Over a delicious home-cooked meal of chicken, beans, rice and qoraw (yoghurt soup – a local delicacy), we chatted about peacemaking. Kak Bapir has actually been involved with CPT a lot longer than any of our current team, and some of the members he mentioned in stories were people none of us have ever met. Despite the circumstances that had brought this Kurdish village elder and an international human rights organization together, the stories were full of laughter and fond memories.

Kak Bapir is a sheikh—a leadership role in his local community which means he has been called on at times to do some peacemaking of his own. His father was a sheikh before him, and so from an early age, Kak Bapir had an opportunity to observe a traditional Kurdish method of conflict resolution.

“The best tool for peacemaking is the dinner table,” his father used to say. Well, I’m paraphrasing a bit here, because most Kurdish people don’t actually use tables. He used the word “sifra,” the mat where Kurdish cultures sit on the ground to eat, just as we were at that moment.

Kak Bapir learned this by example when his father brought together two warring families after numerous people had been killed. The sheikh butchered several animals from his own herd, sat the two families down to eat, and said, “Nobody leaves until you have made peace.”

Kak Bapir later copied the strategy when an incident of adultery threatened to spill over into violence. At another time, when Kurds had been forced to flee to Iran to avoid the persecution of Saddam Hussein, Kak Bapir witnessed an Iranian soldier beating a Kurdish refugee. He invited the soldier to dinner without telling him he had also invited the other refugee. At the table, as equals, the soldier apologized.

The residents of Basta are proud of its history as a “peace village.” The local oral history narrates how Basta was the setting for long and ultimately successful peace negotiations between the warring Patriotic Union of Kurdistan (PUK) and Kurdistan Workers Party (PKK). Kak Bapir’s father was instrumental in getting the two armies to sit down together while the whole village pitched in to cook the food.

There is a long history of conflict in Iraqi Kurdistan. Even in Kak Bapir’s lifetime there have been numerous wars—Iran against Iraq, Ba’athists against Kurds, Kurds against Kurds, US invasion, and bombing campaigns by Iran and Turkey. The bombs are still falling in these Iraqi Kurdish mountain regions, with a deadly blast occurring the day after our visit.

But the desire and the ability to make peace is ever-present. Even those who experience much war, also carry a long history and depth of experience in making peace. The Kurdish examples of Kak Bapir—developed over generations of sheikhs acting as elders in their communities—are a great testament to that and remind us how much we can all gain from the knowledge held in our various cultures.

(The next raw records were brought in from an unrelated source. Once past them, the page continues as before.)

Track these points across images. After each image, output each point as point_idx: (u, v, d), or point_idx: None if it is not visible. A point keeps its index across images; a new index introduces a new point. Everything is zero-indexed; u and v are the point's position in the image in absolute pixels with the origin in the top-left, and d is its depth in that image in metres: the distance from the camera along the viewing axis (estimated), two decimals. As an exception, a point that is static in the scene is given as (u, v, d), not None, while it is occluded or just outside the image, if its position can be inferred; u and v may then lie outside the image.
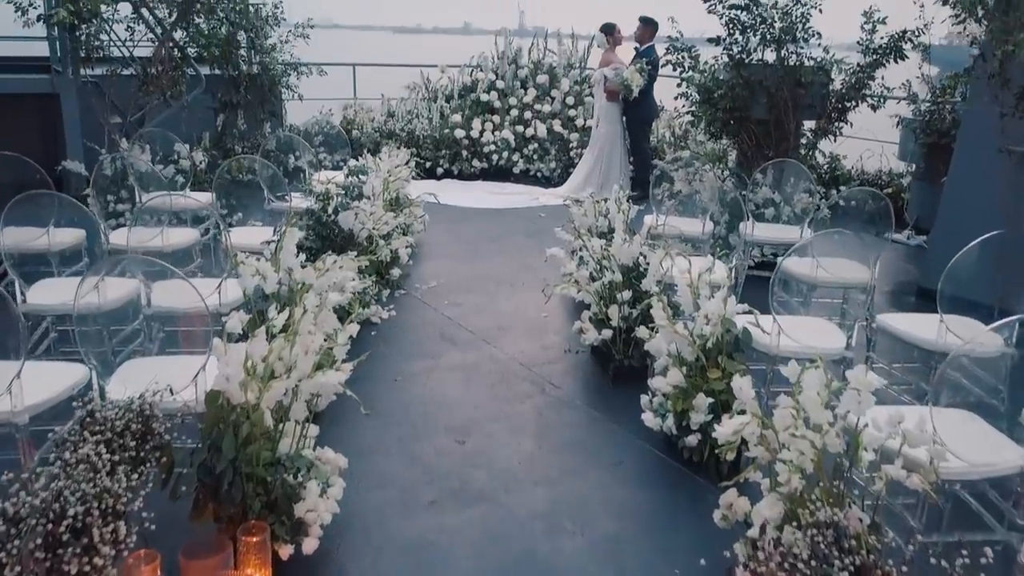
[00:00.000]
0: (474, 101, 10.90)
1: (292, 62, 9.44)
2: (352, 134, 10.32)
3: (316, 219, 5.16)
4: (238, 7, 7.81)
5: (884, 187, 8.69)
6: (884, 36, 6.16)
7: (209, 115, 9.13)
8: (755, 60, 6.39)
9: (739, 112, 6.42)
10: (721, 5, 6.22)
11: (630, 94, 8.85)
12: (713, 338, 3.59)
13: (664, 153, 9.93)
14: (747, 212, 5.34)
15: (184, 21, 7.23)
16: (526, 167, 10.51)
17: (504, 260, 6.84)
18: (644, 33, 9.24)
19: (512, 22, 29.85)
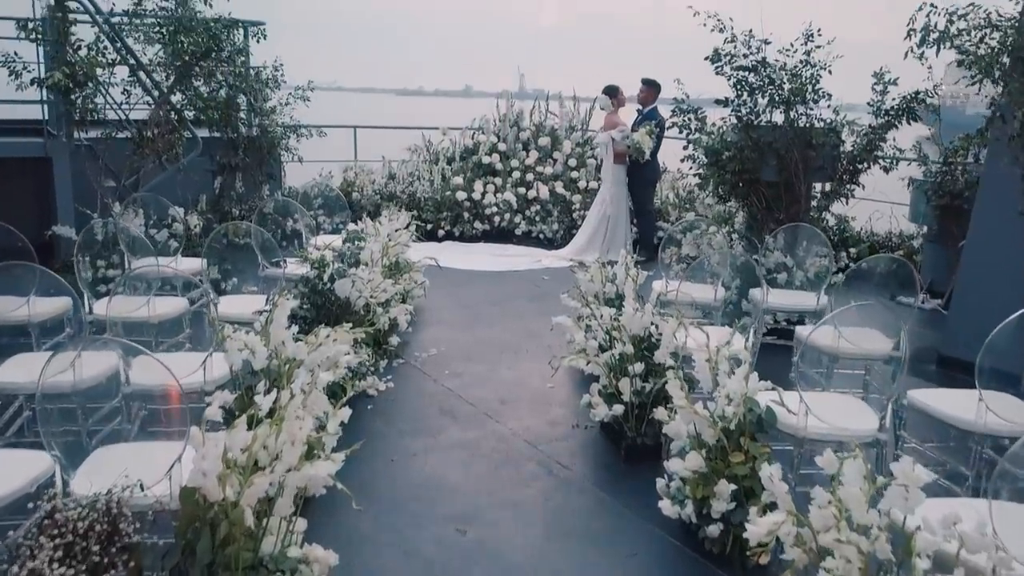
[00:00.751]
0: (476, 163, 10.81)
1: (292, 124, 9.36)
2: (352, 196, 10.20)
3: (311, 287, 4.93)
4: (238, 70, 7.73)
5: (895, 249, 8.52)
6: (896, 97, 6.03)
7: (207, 177, 9.01)
8: (764, 122, 6.25)
9: (748, 174, 6.26)
10: (729, 66, 6.10)
11: (641, 156, 8.74)
12: (735, 419, 3.32)
13: (668, 215, 9.78)
14: (762, 278, 5.12)
15: (182, 84, 7.13)
16: (528, 229, 10.36)
17: (507, 326, 6.60)
18: (647, 95, 9.17)
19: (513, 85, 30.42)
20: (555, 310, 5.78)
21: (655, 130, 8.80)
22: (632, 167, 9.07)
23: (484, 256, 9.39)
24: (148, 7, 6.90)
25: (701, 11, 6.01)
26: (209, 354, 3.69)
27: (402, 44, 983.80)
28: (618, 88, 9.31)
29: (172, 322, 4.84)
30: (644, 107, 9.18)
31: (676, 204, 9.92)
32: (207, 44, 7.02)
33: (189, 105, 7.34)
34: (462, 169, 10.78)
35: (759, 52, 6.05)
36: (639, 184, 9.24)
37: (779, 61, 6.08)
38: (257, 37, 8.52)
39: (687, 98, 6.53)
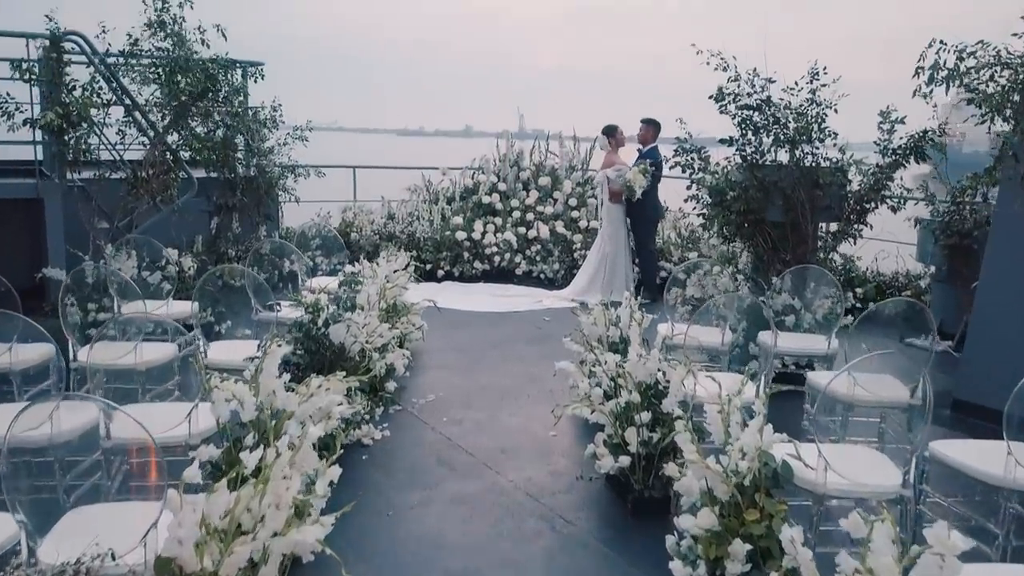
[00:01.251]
0: (476, 203, 10.71)
1: (290, 164, 9.27)
2: (351, 236, 10.08)
3: (305, 332, 4.77)
4: (235, 111, 7.65)
5: (902, 289, 8.37)
6: (903, 136, 5.93)
7: (203, 218, 8.89)
8: (769, 161, 6.13)
9: (753, 214, 6.13)
10: (733, 105, 6.01)
11: (633, 195, 8.64)
12: (750, 474, 3.14)
13: (671, 254, 9.65)
14: (771, 321, 4.95)
15: (179, 125, 7.04)
16: (529, 269, 10.22)
17: (507, 370, 6.42)
18: (646, 134, 9.10)
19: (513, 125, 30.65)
20: (557, 353, 5.62)
21: (649, 169, 8.69)
22: (633, 206, 8.96)
23: (484, 297, 9.24)
24: (144, 47, 6.82)
25: (704, 49, 5.94)
26: (195, 405, 3.51)
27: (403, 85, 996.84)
28: (616, 128, 9.25)
29: (161, 369, 4.66)
30: (644, 146, 9.10)
31: (679, 244, 9.80)
32: (204, 84, 6.94)
33: (185, 145, 7.23)
34: (462, 209, 10.69)
35: (763, 91, 5.96)
36: (640, 223, 9.13)
37: (784, 100, 5.99)
38: (255, 77, 8.46)
39: (690, 137, 6.43)
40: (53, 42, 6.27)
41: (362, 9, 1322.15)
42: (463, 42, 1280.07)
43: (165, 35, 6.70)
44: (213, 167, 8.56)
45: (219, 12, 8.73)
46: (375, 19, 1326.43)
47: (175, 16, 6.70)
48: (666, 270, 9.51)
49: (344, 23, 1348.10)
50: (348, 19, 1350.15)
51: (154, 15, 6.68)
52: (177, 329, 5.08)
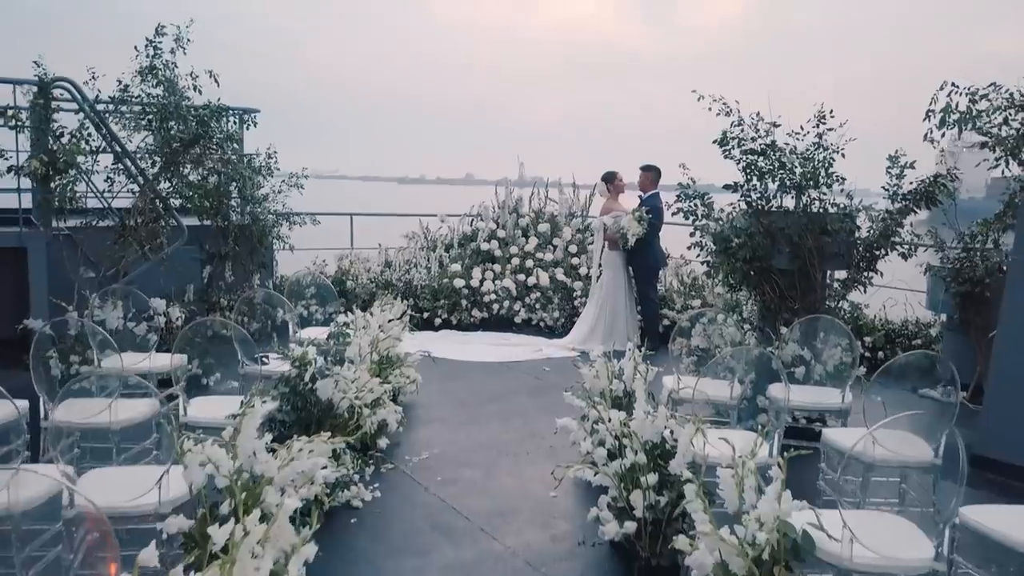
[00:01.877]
0: (474, 250, 10.55)
1: (284, 212, 9.12)
2: (346, 285, 9.88)
3: (291, 388, 4.52)
4: (227, 157, 7.50)
5: (912, 338, 8.14)
6: (912, 181, 5.75)
7: (194, 267, 8.72)
8: (775, 207, 5.95)
9: (760, 262, 5.92)
10: (738, 150, 5.85)
11: (626, 243, 8.47)
12: (768, 547, 2.87)
13: (673, 302, 9.43)
14: (783, 375, 4.71)
15: (169, 172, 6.88)
16: (528, 316, 10.01)
17: (505, 425, 6.15)
18: (646, 180, 8.95)
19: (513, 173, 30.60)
20: (557, 405, 5.37)
21: (645, 216, 8.53)
22: (634, 254, 8.78)
23: (482, 346, 9.01)
24: (135, 93, 6.69)
25: (705, 95, 5.80)
26: (166, 470, 3.26)
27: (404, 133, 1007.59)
28: (615, 174, 9.13)
29: (137, 428, 4.41)
30: (644, 193, 8.96)
31: (681, 292, 9.59)
32: (196, 131, 6.81)
33: (175, 193, 7.06)
34: (460, 256, 10.52)
35: (768, 135, 5.81)
36: (641, 271, 8.94)
37: (789, 144, 5.83)
38: (248, 124, 8.36)
39: (692, 183, 6.27)
40: (41, 88, 6.14)
41: (365, 59, 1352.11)
42: (464, 91, 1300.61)
43: (157, 81, 6.58)
44: (206, 215, 8.41)
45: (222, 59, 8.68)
46: (378, 69, 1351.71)
47: (166, 62, 6.59)
48: (669, 318, 9.29)
49: (347, 73, 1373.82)
50: (351, 69, 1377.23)
51: (146, 61, 6.57)
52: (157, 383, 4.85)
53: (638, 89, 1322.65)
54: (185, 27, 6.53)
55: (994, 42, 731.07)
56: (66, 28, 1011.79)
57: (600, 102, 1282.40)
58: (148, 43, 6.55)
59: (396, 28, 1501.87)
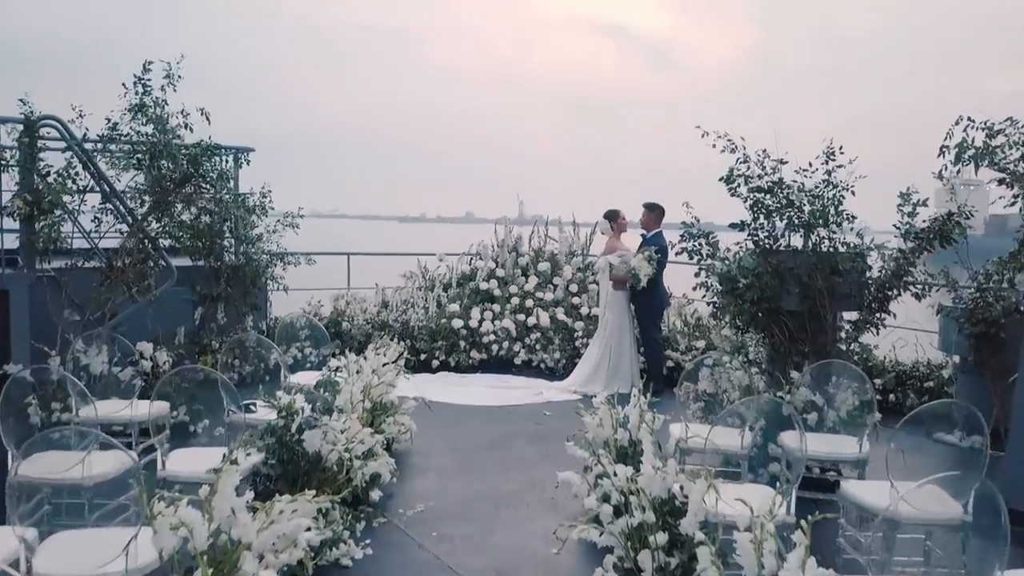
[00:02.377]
0: (473, 290, 10.33)
1: (279, 252, 8.93)
2: (342, 326, 9.64)
3: (277, 439, 4.27)
4: (219, 196, 7.32)
5: (923, 380, 7.89)
6: (926, 220, 5.56)
7: (186, 308, 8.51)
8: (783, 246, 5.75)
9: (768, 303, 5.70)
10: (745, 187, 5.66)
11: (638, 283, 8.24)
12: (793, 622, 2.61)
13: (677, 343, 9.19)
14: (798, 423, 4.45)
15: (159, 211, 6.69)
16: (528, 358, 9.75)
17: (505, 474, 5.88)
18: (649, 219, 8.78)
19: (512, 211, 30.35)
20: (558, 453, 5.12)
21: (655, 256, 8.33)
22: (637, 294, 8.56)
23: (481, 388, 8.75)
24: (124, 131, 6.53)
25: (710, 131, 5.63)
26: (135, 535, 3.00)
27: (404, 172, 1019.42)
28: (618, 212, 8.94)
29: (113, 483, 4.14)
30: (647, 231, 8.78)
31: (685, 332, 9.34)
32: (187, 170, 6.63)
33: (164, 233, 6.85)
34: (458, 296, 10.30)
35: (775, 172, 5.62)
36: (645, 312, 8.71)
37: (797, 182, 5.64)
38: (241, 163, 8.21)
39: (697, 222, 6.06)
40: (27, 127, 5.98)
41: (367, 100, 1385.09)
42: (464, 130, 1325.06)
43: (146, 119, 6.42)
44: (198, 255, 8.23)
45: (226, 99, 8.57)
46: (378, 110, 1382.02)
47: (156, 99, 6.44)
48: (672, 360, 9.05)
49: (347, 113, 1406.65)
50: (352, 109, 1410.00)
51: (135, 98, 6.41)
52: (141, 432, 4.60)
53: (637, 129, 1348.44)
54: (176, 63, 6.39)
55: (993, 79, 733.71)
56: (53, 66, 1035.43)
57: (600, 141, 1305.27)
58: (137, 80, 6.41)
59: (396, 68, 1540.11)
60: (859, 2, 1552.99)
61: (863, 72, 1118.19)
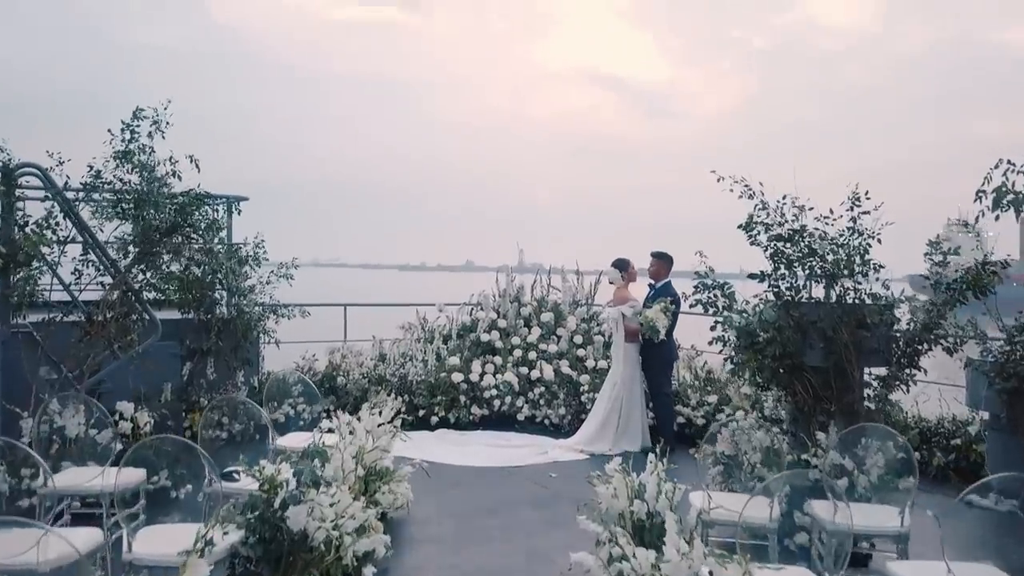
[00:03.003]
0: (474, 342, 9.95)
1: (273, 304, 8.59)
2: (337, 381, 9.24)
3: (259, 515, 3.86)
4: (208, 247, 7.00)
5: (950, 438, 7.47)
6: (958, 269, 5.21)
7: (174, 363, 8.14)
8: (805, 297, 5.39)
9: (791, 359, 5.32)
10: (765, 235, 5.32)
11: (656, 336, 7.86)
12: None
13: (687, 398, 8.77)
14: (835, 491, 4.03)
15: (144, 262, 6.34)
16: (532, 413, 9.34)
17: (508, 544, 5.45)
18: (659, 268, 8.46)
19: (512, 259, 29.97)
20: (567, 520, 4.74)
21: (670, 307, 7.98)
22: (646, 346, 8.19)
23: (482, 447, 8.33)
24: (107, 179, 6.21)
25: (725, 176, 5.32)
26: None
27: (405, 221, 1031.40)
28: (628, 262, 8.59)
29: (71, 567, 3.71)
30: (656, 281, 8.44)
31: (696, 386, 8.93)
32: (174, 219, 6.32)
33: (149, 285, 6.48)
34: (459, 348, 9.91)
35: (796, 220, 5.30)
36: (654, 365, 8.33)
37: (819, 230, 5.31)
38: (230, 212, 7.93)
39: (711, 272, 5.71)
40: (4, 174, 5.68)
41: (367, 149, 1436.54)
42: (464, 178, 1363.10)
43: (132, 166, 6.12)
44: (188, 307, 7.90)
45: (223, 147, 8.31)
46: (379, 159, 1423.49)
47: (143, 146, 6.14)
48: (683, 415, 8.64)
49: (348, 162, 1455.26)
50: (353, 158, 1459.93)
51: (121, 145, 6.12)
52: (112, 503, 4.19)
53: (637, 178, 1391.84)
54: (163, 109, 6.11)
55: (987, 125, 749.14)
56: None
57: (600, 189, 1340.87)
58: (125, 126, 6.13)
59: (396, 118, 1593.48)
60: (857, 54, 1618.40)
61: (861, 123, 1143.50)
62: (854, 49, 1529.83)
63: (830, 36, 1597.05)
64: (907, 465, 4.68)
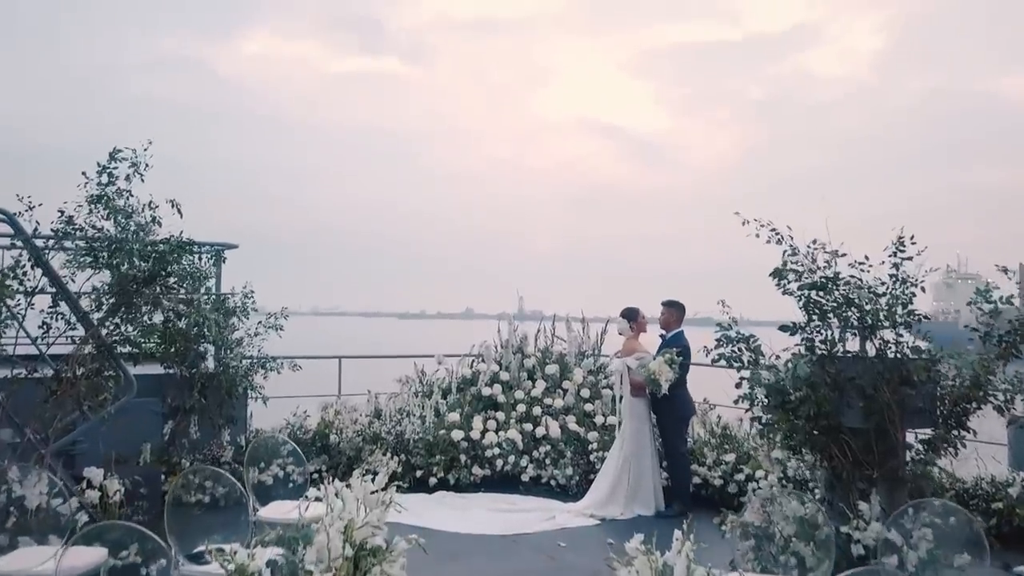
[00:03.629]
0: (475, 396, 9.42)
1: (261, 357, 8.08)
2: (329, 439, 8.67)
3: (228, 612, 3.32)
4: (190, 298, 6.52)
5: (989, 500, 6.90)
6: (1009, 320, 4.73)
7: (155, 422, 7.65)
8: (840, 351, 4.89)
9: (827, 419, 4.80)
10: (796, 283, 4.85)
11: (658, 390, 7.33)
12: None
13: (704, 456, 8.20)
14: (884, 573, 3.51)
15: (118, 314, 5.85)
16: (537, 474, 8.73)
17: (515, 630, 4.86)
18: (670, 317, 7.98)
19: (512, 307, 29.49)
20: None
21: (676, 358, 7.45)
22: (659, 401, 7.64)
23: (484, 512, 7.72)
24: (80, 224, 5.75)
25: (751, 219, 4.88)
26: None
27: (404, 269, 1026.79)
28: (638, 311, 8.09)
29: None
30: (667, 331, 7.95)
31: (712, 443, 8.36)
32: (153, 268, 5.85)
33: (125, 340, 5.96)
34: (459, 403, 9.37)
35: (829, 266, 4.83)
36: (668, 421, 7.79)
37: (855, 277, 4.84)
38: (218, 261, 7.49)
39: (735, 323, 5.22)
40: (-33, 221, 5.24)
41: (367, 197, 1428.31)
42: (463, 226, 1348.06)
43: (108, 211, 5.66)
44: (170, 362, 7.41)
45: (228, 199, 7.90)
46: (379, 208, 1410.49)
47: (120, 190, 5.70)
48: (699, 475, 8.07)
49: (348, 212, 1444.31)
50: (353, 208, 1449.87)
51: (96, 189, 5.68)
52: None
53: (639, 226, 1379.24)
54: (143, 150, 5.67)
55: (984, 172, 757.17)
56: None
57: (600, 237, 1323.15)
58: (102, 169, 5.70)
59: (396, 168, 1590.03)
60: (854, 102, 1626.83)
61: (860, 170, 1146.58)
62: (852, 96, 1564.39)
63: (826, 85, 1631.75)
64: (976, 546, 4.13)
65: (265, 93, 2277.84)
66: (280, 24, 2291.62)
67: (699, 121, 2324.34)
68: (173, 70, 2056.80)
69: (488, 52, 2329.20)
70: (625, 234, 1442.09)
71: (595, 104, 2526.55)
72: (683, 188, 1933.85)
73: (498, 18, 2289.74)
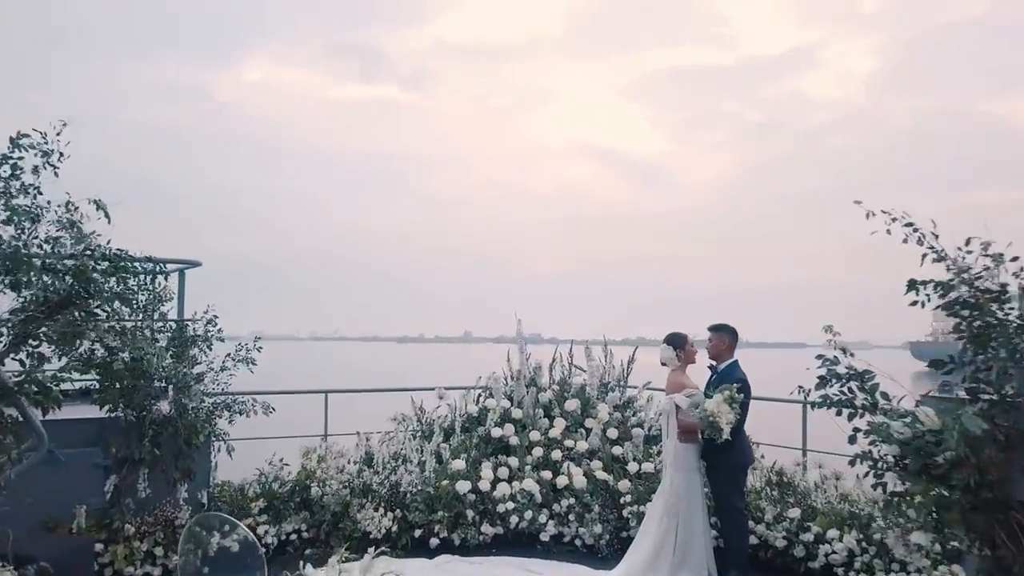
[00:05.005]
0: (482, 438, 8.03)
1: (227, 396, 6.69)
2: (311, 491, 7.27)
3: None
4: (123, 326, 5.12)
5: None
6: None
7: (95, 476, 6.29)
8: (1010, 395, 3.49)
9: (991, 491, 3.40)
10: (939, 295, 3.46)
11: (719, 435, 5.89)
12: None
13: (762, 513, 6.78)
14: None
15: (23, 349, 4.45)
16: (559, 531, 7.34)
17: None
18: (720, 344, 6.58)
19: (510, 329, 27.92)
20: None
21: (737, 396, 6.03)
22: (710, 447, 6.21)
23: (498, 583, 6.34)
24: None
25: (881, 210, 3.52)
26: None
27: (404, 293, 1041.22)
28: (685, 337, 6.62)
29: None
30: (718, 362, 6.56)
31: (772, 497, 6.93)
32: (71, 288, 4.47)
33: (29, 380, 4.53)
34: (464, 446, 7.97)
35: (990, 276, 3.46)
36: (722, 471, 6.34)
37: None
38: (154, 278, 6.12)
39: (846, 355, 3.84)
40: None
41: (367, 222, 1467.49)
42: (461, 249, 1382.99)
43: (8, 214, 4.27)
44: (114, 404, 6.05)
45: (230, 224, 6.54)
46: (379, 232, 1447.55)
47: (25, 185, 4.32)
48: (756, 534, 6.67)
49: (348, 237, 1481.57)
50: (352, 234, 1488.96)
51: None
52: None
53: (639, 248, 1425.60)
54: (56, 134, 4.31)
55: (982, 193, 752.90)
56: None
57: (598, 259, 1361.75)
58: (2, 159, 4.33)
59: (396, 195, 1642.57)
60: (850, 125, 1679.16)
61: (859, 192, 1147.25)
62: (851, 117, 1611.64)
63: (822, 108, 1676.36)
64: None
65: (264, 119, 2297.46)
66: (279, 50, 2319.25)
67: (696, 144, 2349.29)
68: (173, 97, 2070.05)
69: (487, 77, 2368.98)
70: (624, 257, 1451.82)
71: (593, 128, 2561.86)
72: (682, 211, 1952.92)
73: (497, 44, 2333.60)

But that doesn’t mean peacemaking is easy. In Kak Bapir’s words, “The most important thing is to be honest. A peacemaker can’t be corruptible, and they must always tell the truth, even when it costs you.” These lessons get learned the hard way in Iraqi Kurdistan, where CPT focuses a lot of its work on supporting journalists and activists who are targeted and imprisoned for speaking the truth and denouncing corruption.

The way to peace is full of joy and friendship; but is also slow, complex, and sometimes dangerous—somewhat like the road back from Basta, where stunning views and fresh mountain air mix with blind turns, hair-raising cliff edges, potholes and military checkpoints.

But it’s helpful to know that we don’t travel alone. The desire for peace is buried deep in each of us, and there are many inspirations and lessons to be learned from others on the journey. Peace and peacemaking bring out the best in us, allow for human flourishing and bring people together from across all kinds of divides. Whether in village disputes, standing up to corruption or resisting the military encroachment of neighbouring countries, Kurdistan is full of courageous and creative peacemakers working on a better future.